(Reuters) - The Senate passed a bill on Thursday to renew three expiring provisions of the anti-terrorism Patriot Act, rejecting demands for additional safeguards of civil liberties. The vote was 72-23. With the provisions set to expire at midnight on Thursday, the House of Representatives was expected to give swift final congressional approval to the Senate-passed bill.
Democrats and some Republicans favored more protections for law-abiding citizens. But congressional leaders, racing the clock and possibly short on votes, agreed to a four-year, unaltered extension of the provisions to track suspected terrorists.
President Barack Obama is traveling in Europe. White House spokesman Nick Shapiro said that he was prepared to use "the auto pen to sign" the bill quickly into law.
The provisions empower law enforcement officials to get court approval to obtain "roving wiretaps" on suspected foreign agents with multiple modes of communications, track noncitizen "lone wolves" suspected of terrorism, and obtain certain business records.
"Although the Patriot Act is not a perfect law, it provides our intelligence and law enforcement communities with crucial tools to keep America safe," said Senate Majority Leader Harry Reid, a Democrat.
"The raid that killed Osama bin Laden also yielded an enormous amount of new information that has spurred dozens of investigations yielding new leads every day," Reid said.
"Without the Patriot Act, investigators would not have the tools they need to follow these new leads and disrupt terrorist plots," Reid said.
The provisions are key parts of the Patriot Act, which was enacted after the September 11, 2001 attacks on the United States.
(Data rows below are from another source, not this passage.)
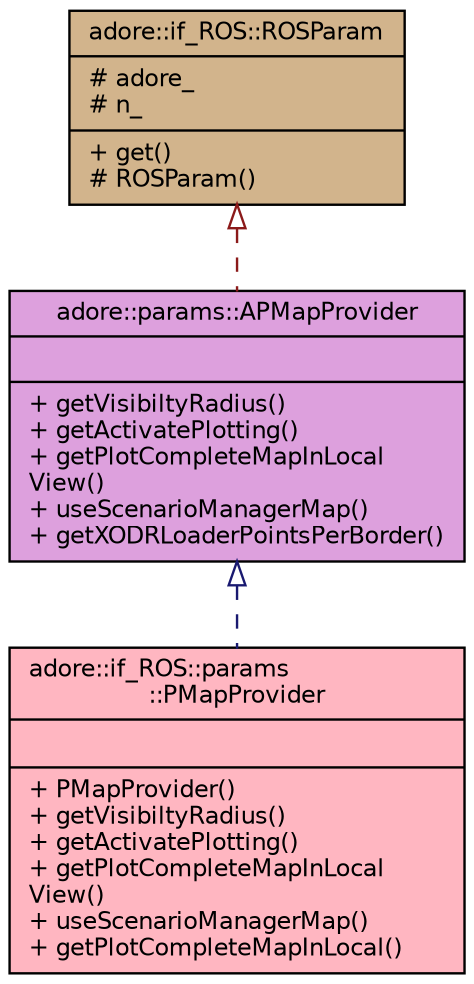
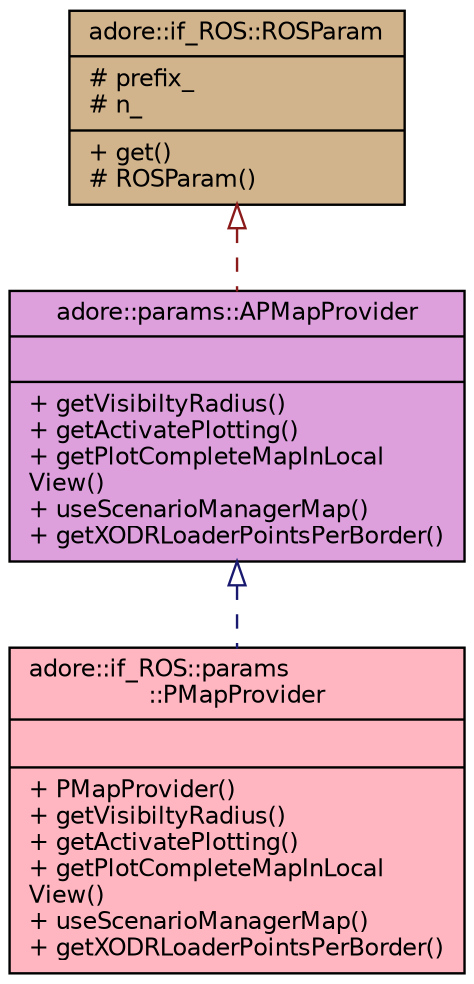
  digraph {
    fontname="DejaVu Sans"
    node [color=black fontname="DejaVu Sans" fontsize=10 shape=record style=filled]
    edge [arrowtail=onormal dir=back fontname="DejaVu Sans" fontsize=10 labelfontname=Helvetica labelfontsize=10 style=dashed]
-   n1 [fillcolor=lightpink fontcolor=black height=0.2 label="{adore::if_ROS::params\l::PMapProvider\n||+ PMapProvider()\l+ getVisibiltyRadius()\l+ getActivatePlotting()\l+ getPlotCompleteMapInLocal\lView()\l+ useScenarioManagerMap()\l+ getPlotCompleteMapInLocal()\l}" width=0.4]
+   n1 [fillcolor=lightpink fontcolor=black height=0.2 label="{adore::if_ROS::params\l::PMapProvider\n||+ PMapProvider()\l+ getVisibiltyRadius()\l+ getActivatePlotting()\l+ getPlotCompleteMapInLocal\lView()\l+ useScenarioManagerMap()\l+ getXODRLoaderPointsPerBorder()\l}" width=0.4]
    n2 [fillcolor=plum height=0.2 label="{adore::params::APMapProvider\n||+ getVisibiltyRadius()\l+ getActivatePlotting()\l+ getPlotCompleteMapInLocal\lView()\l+ useScenarioManagerMap()\l+ getXODRLoaderPointsPerBorder()\l}" width=0.4]
-   n3 [fillcolor=tan height=0.2 label="{adore::if_ROS::ROSParam\n|# adore_\l# n_\l|+ get()\l# ROSParam()\l}" width=0.4]
+   n3 [fillcolor=tan height=0.2 label="{adore::if_ROS::ROSParam\n|# prefix_\l# n_\l|+ get()\l# ROSParam()\l}" width=0.4]
    n2 -> n1 [color=midnightblue]
    n3 -> n2 [color=firebrick4]
  }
While backers say the provisions bolster U.S. security, critics say they could be abused and violate the rights of U.S. citizens.
Senate Judiciary Committee Chairman Patrick Leahy, a liberal Democrat, and Republican Senator Rand Paul, a favorite of the conservative Tea Party movement, together offered steps to bolster oversight of the Patriot Act and increase civil-liberty protections.
These proposed changes cleared the Judiciary Committee, but Leahy and Paul were unable to bring them up for a vote by the full Senate.
Leahy said, "The extension of the Patriot Act provisions does not include a single improvement or reform, and includes not even a word that recognizes the importance of protecting the civil liberties and constitutional privacy rights of Americans."